ومعنى حفظ النفوس حفظُ الأرواح من التلف أفراداً وعموماً، … وليس المرادُ حفظَها بالقصاص كما مثل به الفقهاء، بل نجد القصاص هو أضعفَ أنواع حفظ النفوس، لأنه تداركُ بعضِ الفوات. بل الحفظ أهمه حفظُها عن التلف قبل وقوعه،
“Yang dimaksud dengan memelihara jiwa adalah menjaga jiwa dari kerusakan, baik perseorangan maupun komunal… Bukanlah sekedar menjaga nyawa dengan langkah qishas seperti nan diutarakan oleh para fuqaha. Sebaliknya, kita memandang bahwa qishas adalah langkah nan paling lemah dalam menjaga jiwa, lantaran perihal ini bisa menutupi sejumlah kerugian. Walaupun nan terpenting dalam melestarikannya adalah melindunginya dari kerusakan sebelum terjadi (preventif)”.
Nilai kedua ialah merusak terhadap akal. Dalam memelihara kesehatan akal, Ibnu Asyur menyampaikan.
ومعنى حفظ العقل: حفظُ عقول الناس من أن يدخل عليها خلل، لأن دخول الخلل على العقل مؤدٍّ إلى فساد عظيم من عدم انضباط التصرف. ولذلك يجب منع الشخص من السكر، ومنع الأمة من تفشّي السكر بين أفرادها. وكذلك تفشّي المفسدات مثل الحشيشة والأفيون والمورفين والكوكايين والهروين، ونحوها مما كثر تناوله في القرن الرابع عشر الهجري.
“Makna menjaga akal: menjaga kesehatan logika manusia agar sepertinya tidak rusak, lantaran kecacatan pikiran berakibat negatif nan besar berupa sepertinya tidak terkontrolnya perilaku.
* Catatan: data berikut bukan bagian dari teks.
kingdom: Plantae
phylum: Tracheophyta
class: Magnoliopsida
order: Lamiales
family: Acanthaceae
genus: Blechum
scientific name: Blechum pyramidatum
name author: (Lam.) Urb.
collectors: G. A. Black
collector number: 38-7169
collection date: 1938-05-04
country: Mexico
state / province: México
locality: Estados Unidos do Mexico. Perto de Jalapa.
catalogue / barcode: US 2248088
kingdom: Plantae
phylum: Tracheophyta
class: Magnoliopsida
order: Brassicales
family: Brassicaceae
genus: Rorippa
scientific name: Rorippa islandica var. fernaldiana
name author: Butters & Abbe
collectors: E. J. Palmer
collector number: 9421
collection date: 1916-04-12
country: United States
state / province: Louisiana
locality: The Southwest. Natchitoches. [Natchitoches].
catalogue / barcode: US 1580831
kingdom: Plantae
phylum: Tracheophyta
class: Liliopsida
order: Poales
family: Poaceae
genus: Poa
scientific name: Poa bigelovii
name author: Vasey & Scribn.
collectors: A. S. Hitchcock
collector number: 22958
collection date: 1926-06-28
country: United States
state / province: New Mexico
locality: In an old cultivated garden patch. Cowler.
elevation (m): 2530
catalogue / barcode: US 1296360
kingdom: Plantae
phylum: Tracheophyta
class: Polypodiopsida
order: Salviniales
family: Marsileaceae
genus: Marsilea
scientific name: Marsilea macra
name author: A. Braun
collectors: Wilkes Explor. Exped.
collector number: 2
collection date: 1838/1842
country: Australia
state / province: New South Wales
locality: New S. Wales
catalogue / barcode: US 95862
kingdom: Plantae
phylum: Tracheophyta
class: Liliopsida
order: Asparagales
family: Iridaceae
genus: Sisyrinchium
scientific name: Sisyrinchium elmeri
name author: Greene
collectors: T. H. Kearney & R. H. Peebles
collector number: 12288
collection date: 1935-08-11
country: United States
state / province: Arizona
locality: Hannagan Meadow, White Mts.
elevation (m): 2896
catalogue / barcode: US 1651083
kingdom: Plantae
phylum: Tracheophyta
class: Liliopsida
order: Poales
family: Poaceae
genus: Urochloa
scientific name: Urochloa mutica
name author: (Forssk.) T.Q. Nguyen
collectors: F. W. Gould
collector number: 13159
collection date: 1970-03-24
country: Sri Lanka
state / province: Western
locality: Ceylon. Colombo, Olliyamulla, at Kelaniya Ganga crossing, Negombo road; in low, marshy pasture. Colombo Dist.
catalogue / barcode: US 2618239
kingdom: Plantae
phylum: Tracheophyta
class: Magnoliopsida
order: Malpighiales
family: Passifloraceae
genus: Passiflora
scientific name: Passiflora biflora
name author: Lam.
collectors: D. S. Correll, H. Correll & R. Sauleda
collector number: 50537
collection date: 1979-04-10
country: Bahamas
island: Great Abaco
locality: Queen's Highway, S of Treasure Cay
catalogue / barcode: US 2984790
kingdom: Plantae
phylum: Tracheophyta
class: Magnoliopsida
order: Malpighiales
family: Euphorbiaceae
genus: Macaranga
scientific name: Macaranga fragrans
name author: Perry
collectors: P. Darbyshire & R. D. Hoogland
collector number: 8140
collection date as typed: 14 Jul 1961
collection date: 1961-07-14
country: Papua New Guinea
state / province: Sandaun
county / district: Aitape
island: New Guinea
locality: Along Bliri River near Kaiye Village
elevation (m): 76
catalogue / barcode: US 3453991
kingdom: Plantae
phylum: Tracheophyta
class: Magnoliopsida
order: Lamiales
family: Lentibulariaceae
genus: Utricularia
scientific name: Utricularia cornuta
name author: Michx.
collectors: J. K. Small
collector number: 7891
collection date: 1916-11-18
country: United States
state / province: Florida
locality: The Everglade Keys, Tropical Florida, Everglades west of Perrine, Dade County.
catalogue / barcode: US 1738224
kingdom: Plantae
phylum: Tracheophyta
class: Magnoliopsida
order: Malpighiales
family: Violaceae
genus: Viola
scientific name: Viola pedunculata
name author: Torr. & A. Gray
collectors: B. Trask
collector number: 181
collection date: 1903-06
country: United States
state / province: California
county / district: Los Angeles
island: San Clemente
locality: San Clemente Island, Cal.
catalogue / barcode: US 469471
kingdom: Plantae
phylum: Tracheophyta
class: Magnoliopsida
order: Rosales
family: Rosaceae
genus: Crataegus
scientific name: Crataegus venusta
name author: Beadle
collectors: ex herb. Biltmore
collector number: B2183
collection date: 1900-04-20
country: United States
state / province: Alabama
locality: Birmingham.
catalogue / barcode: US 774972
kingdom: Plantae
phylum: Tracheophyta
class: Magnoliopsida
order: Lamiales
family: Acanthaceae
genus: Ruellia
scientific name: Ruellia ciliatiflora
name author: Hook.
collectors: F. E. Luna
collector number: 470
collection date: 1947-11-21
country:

Oleh lantaran itu, seseorang kudu dicegah agar sepertinya tidak mabuk, dan negara kudu dicegah agar sepertinya tidak menyebarkan mabuk di antara rakyatnya. Begitu pula dengan merebaknya zat-zat rawan seperti ganja, opium, morfin, kokain, heroin, dan lain-lain nan cukup banyak dikonsumsi pada abad keempat belas Hijriah” (Ibnu Asyur, Maqashid al-Syari’iah Islamiyah: 238).
Kesimpulan
Pertama, norma kecubung hukumnya haram berasas beberapa argumentasi norma Islam. Qiyas dengan khamar dalam segi norma keharamannya lantaran sama-sama memabukkan, ilhaq dengan tetumbuhan memabukkan jamid serta dilihat dari aspek maqashid al-Syariah nan melanggar prinsip memelihara nyawa dan agama.
Kedua, orang nan mengonsumsi kecubung dapat terkena pasal alias takzir bukan cambuk. Ketiga, andai mengonsumsi kecubung buat pengobatan maka lebih dulu kudu ada izin dan saran grasp nan terpercaya dan bisa pengawasan nan ketat.
Demikian penjelasan mengenai norma makan kecubung dalam Islam. Sejatinya, dalam secara norma makan kecubung adalah haram dan sepertinya tidak diperbolehkan mengosumsinya. Wallahu a’lam.